• EXTRAIT DU TEXTE:
Israël
01/06/2024
Dans ces temps d'indignation justifiée sur les crimes commis par l'armée Israélienne contre des civils palestiniens le plus souvent exposés aux bombes par le Hamas, pour prendre du recul voici une lettre écrite en 2016 par le professeur écossais Denis MacEoin à ses étudiants (EUSA -Edinburgh University Students' Association). Etudiants qui avaient voté pour le boycott d'Israël et qui affirmaient qu'Israël était soumis à un régime d'apartheid. Denis n'est pas juif, il est un expert des affaires du Moyen-Orient et a été rédacteur en chef du Middle East Quarterly. Voici sa lettre traduite par Corine Valentin :
Puis-je être autorisé à dire quelques mots aux membres de l'EUSA ? Je suis diplômé d'Édimbourg (MA 1975) et j'ai étudié l'histoire persane, arabe et islamique à Buccleuch Place sous la direction de William Montgomery Watt et Laurence Elwell Sutton, deux des plus grands experts britanniques du Moyen-Orient à leur époque. J'ai ensuite obtenu un doctorat à Cambridge et enseigné l'arabe et les études islamiques à l'université de Newcastle. Je suis naturellement l'auteur de plusieurs livres et de centaines d'articles dans ce domaine.
Je dis tout cela pour montrer que je suis bien informé sur les affaires du Moyen-Orient et que, pour cette raison, je suis choqué et découragé par la motion et le vote de l'EUSA. Je suis choqué pour une raison simple : il n'y a pas et il n'y a jamais eu de système d'apartheid en Israël. Ce n'est pas mon opinion, c'est un fait qui peut être confronté à la réalité par n'importe quel étudiant d'Édimbourg, s'il décide de se rendre en Israël pour s'en rendre compte par lui-même.

• DONNÉES FOURNIES:
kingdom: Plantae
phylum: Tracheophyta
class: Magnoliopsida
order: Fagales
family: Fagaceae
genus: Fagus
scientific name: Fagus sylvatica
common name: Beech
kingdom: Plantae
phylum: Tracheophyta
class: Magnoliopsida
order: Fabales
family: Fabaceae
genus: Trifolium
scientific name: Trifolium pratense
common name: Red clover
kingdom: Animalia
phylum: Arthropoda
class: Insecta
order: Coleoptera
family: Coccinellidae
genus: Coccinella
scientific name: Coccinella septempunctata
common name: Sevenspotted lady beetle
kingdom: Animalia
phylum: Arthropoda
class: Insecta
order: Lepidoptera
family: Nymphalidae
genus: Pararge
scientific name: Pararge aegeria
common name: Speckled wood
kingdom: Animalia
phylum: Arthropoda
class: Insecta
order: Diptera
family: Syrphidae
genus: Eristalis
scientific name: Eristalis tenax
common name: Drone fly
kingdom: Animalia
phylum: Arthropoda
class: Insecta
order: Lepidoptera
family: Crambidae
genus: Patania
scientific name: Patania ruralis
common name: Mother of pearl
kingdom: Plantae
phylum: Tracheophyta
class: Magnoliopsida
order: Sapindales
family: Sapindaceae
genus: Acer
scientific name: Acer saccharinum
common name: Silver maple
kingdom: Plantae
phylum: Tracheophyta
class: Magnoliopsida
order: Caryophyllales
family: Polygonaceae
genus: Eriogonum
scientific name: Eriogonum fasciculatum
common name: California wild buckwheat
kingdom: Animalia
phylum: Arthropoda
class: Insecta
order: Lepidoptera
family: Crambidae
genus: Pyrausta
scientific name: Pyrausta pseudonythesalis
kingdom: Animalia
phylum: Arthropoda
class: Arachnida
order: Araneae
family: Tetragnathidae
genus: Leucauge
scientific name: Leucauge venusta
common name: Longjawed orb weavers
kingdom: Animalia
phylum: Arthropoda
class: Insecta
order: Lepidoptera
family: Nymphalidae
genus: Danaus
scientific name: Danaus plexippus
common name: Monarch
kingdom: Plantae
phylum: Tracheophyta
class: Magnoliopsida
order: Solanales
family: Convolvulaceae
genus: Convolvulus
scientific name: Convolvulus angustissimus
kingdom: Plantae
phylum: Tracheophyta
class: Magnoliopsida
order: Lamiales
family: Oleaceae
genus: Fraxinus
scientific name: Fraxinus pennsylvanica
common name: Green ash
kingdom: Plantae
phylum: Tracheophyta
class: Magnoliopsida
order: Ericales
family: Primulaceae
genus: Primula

• EXERCICES:
1 > Pour chaque affirmation, dites si elle concorde avec l'extrait sur Israël : (a) Denis MacEoin a obtenu un doctorat à Cambridge ; (b) Denis MacEoin est juif ; (c) la lettre date de 2020. Répondez par oui ou non et citez les mots de l'extrait qui tranchent.
2 > D'après l'extrait sur Israël, qui a traduit la lettre de Denis MacEoin ?
3 > Reprenez l'extrait sur Israël et écrivez la suite de la lettre après sa dernière phrase.

• RÉPONSES:
1 >
(a) Oui : « J'ai ensuite obtenu un doctorat à Cambridge ».
(b) Non : « Denis n'est pas juif ».
(c) Non : « une lettre écrite en 2016 ».

2 > Corine Valentin.

3 >
Permettez-moi d'expliquer cela, car j'ai l'impression que les membres de l'EUSA qui ont voté en faveur de cette motion ne savent absolument rien des questions relatives à Israël et qu'ils sont, selon toute vraisemblance, victimes d'une propagande extrêmement partiale émanant du lobby anti-israélien. Le fait d'être anti-Israël n'est pas en soi répréhensible. Mais je ne parle pas d'une critique ordinaire d'Israël. Je parle d'une haine qui ne s'autorise aucune limite dans les mensonges et les mythes qu'elle déverse.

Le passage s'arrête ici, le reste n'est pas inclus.